= About this exercise =
Extend the post below about Nancy Pelosi and the CIA torture briefings, starting right after its last sentence.

= Excerpt to read =
════════
Frankly I really do not care what she knew or when she knew it.

She was the minority Senator sworn to secretcy and her only
avenue of protest was to the Majority Senator or the White House.

Base on Cheney's current 'we did not torture' tour, I can not imagine
Cheney paying any attention to protests, and the Republican
Majority set the agenda's in committees, and they protected the
Bush Administration.

So it comes down to this,...

Was there a crime committed. Did we torture. If the answer is yes,
then let the truth commissions begin!

If you are confused about if we tortured, I suggest you consider
the dead bodies of Prisoners head for questioning and the fact
that a doctor NEEDED to be present during questioning. Do
people really miss this blunt admission that damage was being
inflicted!



On May 17, 7:29 am, "\"Lone Wolf\"" <[email protected]> wrote:
> The lies of the CIA and Nancy Pelosi
> 16 May 2009
>
> Democratic Speaker of the House Nancy Pelosi charges the CIA with
> lying to her about torture in a 2002 briefing, a charge denied by the
> agency. What it is certain is that she and the Democrats have lied
> systematically to the American people to obscure their complicity in
> the crimes of the Bush administration.
>
> On Thursday, Pelosi called a Capitol Hill press conference in an
> attempt to clear the air about what she was told by the Central
> Intelligence Agency and what she knew about torture.
>
> A CIA report released last week claimed that in a September 2002
> briefing, the agency had described torture methods, including
> waterboarding, and informed Pelosi and her Republican counterpart,
> Congressman Porter Goss, that they were being employed against Abu
> Zubaydah, who by that time had been waterboarded at least 83 times.
>
> While Pelosi had given the impression that she knew nothing about this
> torture because the CIA failed to inform her in the 2002 briefing, it
> then emerged that she had been told about the active use of
> waterboarding in February 2003—just five months later—by her senior
> aide based on a subsequent briefing.
>
> In her press conference, the House speaker claimed that at the 2002
> briefing, the CIA reported that the Justice Department had issued
> memos arguing that waterboarding and other “enhanced interrogation
> techniques” were legal, but were “not being employed.”
>
> Pelosi went on to acknowledge that after she was informed that the CIA
> was torturing suspects in February 2003, she did nothing, leaving it
> to her successor as the ranking Democrat on the House intelligence
> committee, Congresswoman Jane Harman, to write a letter to the agency
> “raising concerns.”
>
> Her entire story strains credulity. Even if what she says is true and
> the CIA did not inform her in 2002 that it was torturing Zubaydah, did
> she really believe that the agency’s briefers were describing methods
> of torture and Justice Department memos justifying them because the
> Bush administration did not intend to use them?
════════
= Information provided =
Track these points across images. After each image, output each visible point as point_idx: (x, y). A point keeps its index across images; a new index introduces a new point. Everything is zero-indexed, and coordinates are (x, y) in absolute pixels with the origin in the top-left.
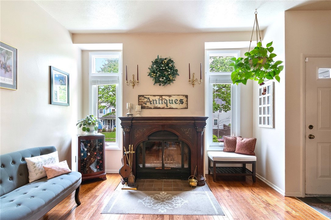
════════
= Output of the task =
>
> Pelosi advanced another alibi. “Like all members of Congress who are
> briefed on classified information,” she said. “I have signed oaths
> pledging not to disclose any of that information. This is an oath I
> have taken very seriously, and I’ve always abided by it.”
>
> Like all members of Congress, she also took an oath of office “to
> support and defend the Constitution of the United States,” but clearly
> that pledge took a back seat to defending the secrets of an agency
> known throughout the world as Murder Inc. Her oath would not have
> stopped her from denouncing torture in 2003, if she had really opposed
> it.
>
> It should be recalled that in 1971 Alaska Democratic Senator Mike
> Gravel, an opponent of the Vietnam War, took to the floor of the US
> Senate to read into the record the so-called Pentagon Papers, a
> collection of secret documents on the war, after the Justice
> Department had obtained injunctions against their publication by the
> New York Times and Washington Post. Gravel relied on a clause in the
> US Constitution that protects members of Congress from arrest for
> anything said from the floor of the House or Senate.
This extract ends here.